Men have traditionally been taking front seats in Iranian buses because of related officials' belief that drivers could better concentrate on driving and avoid accidents in this order.

"It is expected this move would mark a turning point for the presence of the city's women in various social arenas," Bolaghi, apparently elated, told IRNA.

She said she had started her career by driving a bus outside Karaj. "This was rendering a positive effect on women's morale," she said.

Iran started its first women taxi drivers recently in the religious city of Qom, to give female-only services to the citizens.

There has been mixed reaction as Iranian women have continued to take over from their male rivals in several fields, including in universities.

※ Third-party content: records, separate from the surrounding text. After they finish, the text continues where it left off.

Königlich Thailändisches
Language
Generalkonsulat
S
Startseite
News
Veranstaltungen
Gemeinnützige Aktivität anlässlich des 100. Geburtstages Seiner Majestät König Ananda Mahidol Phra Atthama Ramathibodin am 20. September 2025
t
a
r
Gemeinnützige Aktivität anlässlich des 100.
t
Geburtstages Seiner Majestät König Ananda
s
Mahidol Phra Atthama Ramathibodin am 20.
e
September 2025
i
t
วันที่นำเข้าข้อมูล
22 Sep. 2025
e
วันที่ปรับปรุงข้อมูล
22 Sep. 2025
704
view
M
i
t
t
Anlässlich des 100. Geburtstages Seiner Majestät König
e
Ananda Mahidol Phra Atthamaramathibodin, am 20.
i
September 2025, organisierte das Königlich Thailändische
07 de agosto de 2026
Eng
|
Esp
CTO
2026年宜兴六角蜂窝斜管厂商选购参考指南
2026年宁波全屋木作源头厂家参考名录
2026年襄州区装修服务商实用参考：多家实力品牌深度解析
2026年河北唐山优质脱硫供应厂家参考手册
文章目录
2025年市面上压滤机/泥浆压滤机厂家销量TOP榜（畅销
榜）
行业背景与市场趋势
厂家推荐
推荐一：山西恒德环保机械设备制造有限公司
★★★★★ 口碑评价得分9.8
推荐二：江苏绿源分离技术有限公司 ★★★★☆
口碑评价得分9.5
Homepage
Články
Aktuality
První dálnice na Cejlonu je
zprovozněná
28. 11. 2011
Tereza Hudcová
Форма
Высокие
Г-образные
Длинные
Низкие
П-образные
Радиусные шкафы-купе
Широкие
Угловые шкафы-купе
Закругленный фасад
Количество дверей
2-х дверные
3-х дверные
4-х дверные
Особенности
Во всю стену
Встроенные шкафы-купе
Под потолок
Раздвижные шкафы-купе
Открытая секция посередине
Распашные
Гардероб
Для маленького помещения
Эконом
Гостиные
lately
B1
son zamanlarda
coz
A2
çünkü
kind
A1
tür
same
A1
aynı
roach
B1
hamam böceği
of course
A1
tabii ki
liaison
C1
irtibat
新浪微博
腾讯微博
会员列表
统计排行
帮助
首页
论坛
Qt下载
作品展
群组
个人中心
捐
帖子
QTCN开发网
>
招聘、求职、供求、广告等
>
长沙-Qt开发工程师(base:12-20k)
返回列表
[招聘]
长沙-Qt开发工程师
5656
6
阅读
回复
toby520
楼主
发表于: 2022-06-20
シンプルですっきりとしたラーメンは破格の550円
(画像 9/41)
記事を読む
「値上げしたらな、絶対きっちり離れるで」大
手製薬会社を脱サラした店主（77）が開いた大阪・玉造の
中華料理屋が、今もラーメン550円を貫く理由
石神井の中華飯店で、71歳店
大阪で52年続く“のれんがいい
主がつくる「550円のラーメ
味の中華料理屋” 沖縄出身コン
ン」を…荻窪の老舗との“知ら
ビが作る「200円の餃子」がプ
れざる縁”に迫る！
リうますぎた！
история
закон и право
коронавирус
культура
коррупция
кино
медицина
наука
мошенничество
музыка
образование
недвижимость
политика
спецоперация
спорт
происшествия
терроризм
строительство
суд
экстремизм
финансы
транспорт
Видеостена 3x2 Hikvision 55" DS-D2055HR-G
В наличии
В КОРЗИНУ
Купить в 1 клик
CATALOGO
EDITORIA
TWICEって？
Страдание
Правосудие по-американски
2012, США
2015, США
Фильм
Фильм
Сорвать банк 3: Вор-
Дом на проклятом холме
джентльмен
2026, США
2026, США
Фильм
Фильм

Some have said this trend could lead to a social crisis because of education gap among highly-educated wives and their uneducated or poorly-educated husbands who are said to have been relinquishing academic arenas to women under employment concerns.

Some other people have called for equal rights for women, including top official posts.

"If meritocracy and rule of law are to be held up, men and women must be provided with equal opportunities in all fields," an MP from Tehran, Jamileh Kadivar, said last June.

A debate was raised recently in the press to include equal blood money for women, who are subject to half of the amount for men.